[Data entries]
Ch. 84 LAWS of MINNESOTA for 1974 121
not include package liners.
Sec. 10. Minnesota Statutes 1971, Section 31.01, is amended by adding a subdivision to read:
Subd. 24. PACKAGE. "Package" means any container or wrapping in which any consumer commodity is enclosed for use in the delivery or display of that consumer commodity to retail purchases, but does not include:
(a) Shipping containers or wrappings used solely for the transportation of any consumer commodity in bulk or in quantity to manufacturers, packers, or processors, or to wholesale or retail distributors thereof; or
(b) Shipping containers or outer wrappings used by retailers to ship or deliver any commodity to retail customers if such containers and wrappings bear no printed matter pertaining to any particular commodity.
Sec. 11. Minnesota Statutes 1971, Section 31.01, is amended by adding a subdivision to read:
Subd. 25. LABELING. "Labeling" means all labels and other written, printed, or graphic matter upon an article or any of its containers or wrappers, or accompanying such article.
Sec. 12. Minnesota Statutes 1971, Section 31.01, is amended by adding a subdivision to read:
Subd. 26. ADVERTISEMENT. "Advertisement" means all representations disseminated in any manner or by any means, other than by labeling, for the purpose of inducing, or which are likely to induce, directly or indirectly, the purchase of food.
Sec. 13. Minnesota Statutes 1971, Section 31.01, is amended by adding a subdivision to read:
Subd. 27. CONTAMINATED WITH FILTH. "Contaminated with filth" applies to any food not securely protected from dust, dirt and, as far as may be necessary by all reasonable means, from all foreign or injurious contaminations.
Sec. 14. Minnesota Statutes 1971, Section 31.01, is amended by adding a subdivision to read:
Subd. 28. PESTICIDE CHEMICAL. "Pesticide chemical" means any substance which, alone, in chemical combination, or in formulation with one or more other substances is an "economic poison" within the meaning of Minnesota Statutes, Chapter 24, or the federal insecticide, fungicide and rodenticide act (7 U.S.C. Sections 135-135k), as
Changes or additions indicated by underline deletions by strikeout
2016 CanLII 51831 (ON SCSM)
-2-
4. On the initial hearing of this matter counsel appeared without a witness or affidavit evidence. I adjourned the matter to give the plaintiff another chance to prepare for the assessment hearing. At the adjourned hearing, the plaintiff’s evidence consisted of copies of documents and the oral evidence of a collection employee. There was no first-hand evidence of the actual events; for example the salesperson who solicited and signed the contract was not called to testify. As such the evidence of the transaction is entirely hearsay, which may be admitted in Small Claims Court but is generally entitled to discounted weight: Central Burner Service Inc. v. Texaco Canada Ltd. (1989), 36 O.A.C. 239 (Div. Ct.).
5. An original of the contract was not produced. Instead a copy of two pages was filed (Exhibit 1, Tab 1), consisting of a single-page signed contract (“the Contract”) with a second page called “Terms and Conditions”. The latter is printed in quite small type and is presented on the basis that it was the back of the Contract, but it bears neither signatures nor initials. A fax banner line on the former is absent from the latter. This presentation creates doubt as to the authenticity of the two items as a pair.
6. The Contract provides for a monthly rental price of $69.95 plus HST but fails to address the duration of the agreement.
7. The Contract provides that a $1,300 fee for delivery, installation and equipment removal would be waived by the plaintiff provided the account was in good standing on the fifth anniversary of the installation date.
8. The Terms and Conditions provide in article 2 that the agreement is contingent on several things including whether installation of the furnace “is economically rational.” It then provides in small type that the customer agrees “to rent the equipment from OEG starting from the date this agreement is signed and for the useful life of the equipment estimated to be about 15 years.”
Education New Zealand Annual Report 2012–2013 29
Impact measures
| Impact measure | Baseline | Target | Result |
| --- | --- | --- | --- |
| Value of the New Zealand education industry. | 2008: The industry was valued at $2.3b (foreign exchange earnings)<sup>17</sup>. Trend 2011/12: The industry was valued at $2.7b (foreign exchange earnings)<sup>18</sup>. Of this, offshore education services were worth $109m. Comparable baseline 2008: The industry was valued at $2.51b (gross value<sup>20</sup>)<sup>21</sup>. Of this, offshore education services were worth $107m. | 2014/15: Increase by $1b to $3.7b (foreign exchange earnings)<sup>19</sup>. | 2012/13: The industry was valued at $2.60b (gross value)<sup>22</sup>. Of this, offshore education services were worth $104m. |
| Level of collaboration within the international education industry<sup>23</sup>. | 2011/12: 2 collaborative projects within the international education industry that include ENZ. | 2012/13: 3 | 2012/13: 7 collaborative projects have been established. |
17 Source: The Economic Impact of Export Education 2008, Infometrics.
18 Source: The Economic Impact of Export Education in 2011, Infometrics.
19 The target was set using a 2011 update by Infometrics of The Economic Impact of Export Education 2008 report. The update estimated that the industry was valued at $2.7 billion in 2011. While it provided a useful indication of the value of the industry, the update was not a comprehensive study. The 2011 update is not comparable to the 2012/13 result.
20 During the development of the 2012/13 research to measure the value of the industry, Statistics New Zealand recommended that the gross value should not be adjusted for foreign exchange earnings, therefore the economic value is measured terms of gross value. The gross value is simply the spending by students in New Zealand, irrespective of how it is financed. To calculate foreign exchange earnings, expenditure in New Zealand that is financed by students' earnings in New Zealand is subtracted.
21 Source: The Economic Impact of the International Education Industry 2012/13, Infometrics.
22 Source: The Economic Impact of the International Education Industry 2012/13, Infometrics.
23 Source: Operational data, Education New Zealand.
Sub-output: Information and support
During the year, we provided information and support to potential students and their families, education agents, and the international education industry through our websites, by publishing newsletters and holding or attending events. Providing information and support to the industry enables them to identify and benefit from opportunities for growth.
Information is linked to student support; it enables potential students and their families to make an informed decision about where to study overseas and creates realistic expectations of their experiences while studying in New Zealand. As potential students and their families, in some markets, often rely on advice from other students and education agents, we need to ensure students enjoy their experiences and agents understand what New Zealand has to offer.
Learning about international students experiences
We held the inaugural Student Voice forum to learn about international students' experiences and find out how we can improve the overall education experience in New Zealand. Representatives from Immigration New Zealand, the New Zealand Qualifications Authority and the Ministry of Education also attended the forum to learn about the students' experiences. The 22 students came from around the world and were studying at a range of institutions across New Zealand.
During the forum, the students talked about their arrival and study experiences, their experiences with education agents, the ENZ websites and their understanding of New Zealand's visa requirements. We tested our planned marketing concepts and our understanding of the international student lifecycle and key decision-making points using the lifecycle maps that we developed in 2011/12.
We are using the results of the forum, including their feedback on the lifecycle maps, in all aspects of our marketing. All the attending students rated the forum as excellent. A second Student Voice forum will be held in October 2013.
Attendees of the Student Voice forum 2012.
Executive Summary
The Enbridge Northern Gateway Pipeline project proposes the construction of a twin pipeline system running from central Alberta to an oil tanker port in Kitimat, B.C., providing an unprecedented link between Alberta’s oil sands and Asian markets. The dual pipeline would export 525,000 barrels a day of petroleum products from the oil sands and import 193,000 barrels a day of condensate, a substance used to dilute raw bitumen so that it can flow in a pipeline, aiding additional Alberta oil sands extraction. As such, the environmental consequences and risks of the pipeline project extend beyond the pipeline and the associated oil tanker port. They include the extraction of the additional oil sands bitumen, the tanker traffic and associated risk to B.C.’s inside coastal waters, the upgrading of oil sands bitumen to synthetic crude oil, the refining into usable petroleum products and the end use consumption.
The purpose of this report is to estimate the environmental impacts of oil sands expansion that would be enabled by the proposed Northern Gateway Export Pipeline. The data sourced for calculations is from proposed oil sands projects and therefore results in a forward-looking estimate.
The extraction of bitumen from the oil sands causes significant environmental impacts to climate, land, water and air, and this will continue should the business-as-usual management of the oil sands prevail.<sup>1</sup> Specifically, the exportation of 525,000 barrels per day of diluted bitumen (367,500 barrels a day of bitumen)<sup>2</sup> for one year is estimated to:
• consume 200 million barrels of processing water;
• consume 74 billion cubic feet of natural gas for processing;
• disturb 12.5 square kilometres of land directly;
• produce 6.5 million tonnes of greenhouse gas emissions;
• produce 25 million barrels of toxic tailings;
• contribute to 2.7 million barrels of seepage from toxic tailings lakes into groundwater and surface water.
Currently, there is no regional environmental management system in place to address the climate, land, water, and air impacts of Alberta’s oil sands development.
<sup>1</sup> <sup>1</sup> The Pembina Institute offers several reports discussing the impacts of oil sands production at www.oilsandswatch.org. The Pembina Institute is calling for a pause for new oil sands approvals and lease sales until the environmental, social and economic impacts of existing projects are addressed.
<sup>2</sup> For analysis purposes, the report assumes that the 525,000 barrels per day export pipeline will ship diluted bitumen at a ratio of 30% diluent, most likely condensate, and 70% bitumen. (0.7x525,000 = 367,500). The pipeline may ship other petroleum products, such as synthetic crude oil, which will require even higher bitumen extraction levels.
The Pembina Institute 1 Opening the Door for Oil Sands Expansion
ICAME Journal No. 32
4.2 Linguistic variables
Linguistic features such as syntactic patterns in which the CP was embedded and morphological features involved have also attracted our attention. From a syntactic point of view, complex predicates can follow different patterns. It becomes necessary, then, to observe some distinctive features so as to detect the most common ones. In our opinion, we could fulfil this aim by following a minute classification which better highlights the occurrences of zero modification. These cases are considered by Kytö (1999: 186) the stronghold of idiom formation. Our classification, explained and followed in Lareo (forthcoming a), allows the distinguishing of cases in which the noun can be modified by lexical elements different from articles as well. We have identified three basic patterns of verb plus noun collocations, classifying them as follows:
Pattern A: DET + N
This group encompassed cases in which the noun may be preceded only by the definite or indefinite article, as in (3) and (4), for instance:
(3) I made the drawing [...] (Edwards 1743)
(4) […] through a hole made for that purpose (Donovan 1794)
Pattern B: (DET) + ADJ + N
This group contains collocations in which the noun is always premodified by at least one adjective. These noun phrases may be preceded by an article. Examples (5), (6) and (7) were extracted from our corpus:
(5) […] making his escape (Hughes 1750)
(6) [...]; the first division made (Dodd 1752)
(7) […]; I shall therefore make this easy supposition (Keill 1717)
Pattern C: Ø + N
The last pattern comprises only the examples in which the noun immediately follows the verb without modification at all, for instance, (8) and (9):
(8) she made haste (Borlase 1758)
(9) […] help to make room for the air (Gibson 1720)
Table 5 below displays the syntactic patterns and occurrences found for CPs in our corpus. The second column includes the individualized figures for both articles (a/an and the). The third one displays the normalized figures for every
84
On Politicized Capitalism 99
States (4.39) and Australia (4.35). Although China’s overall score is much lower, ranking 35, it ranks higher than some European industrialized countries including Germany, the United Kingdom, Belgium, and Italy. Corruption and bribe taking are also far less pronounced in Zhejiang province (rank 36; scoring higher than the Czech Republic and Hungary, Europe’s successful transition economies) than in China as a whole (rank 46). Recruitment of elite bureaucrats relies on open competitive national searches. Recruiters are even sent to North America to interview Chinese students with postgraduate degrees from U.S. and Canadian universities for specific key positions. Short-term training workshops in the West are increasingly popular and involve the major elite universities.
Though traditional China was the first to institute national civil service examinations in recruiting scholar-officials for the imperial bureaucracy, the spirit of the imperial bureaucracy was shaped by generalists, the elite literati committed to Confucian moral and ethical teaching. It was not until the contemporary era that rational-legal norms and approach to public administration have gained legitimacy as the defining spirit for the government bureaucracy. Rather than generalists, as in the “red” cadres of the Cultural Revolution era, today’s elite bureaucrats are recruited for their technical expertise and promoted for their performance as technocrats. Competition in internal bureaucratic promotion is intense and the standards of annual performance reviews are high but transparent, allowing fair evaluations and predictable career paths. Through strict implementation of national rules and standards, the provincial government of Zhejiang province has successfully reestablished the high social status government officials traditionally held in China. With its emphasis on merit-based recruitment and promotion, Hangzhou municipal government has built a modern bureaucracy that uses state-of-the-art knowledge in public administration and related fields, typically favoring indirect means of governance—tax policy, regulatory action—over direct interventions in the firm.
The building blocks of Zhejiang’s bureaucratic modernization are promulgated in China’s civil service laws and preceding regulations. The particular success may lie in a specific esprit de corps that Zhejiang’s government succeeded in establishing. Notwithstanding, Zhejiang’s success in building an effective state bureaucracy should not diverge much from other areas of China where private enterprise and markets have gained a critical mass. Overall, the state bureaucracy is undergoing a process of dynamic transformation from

* WHAT IS BEING ASKED
Copy exactly the stretch of data above from the line with "been established. |" through the line with "19 The target", and omit all other lines.

* OUTPUT OF THE TASK
| Level of collaboration within the international education industry<sup>23</sup>. | 2011/12: 2 collaborative projects within the international education industry that include ENZ. | 2012/13: 3 | 2012/13: 7 collaborative projects have been established. |
17 Source: The Economic Impact of Export Education 2008, Infometrics.
18 Source: The Economic Impact of Export Education in 2011, Infometrics.
19 The target was set using a 2011 update by Infometrics of The Economic Impact of Export Education 2008 report. The update estimated that the industry was valued at $2.7 billion in 2011. While it provided a useful indication of the value of the industry, the update was not a comprehensive study. The 2011 update is not comparable to the 2012/13 result.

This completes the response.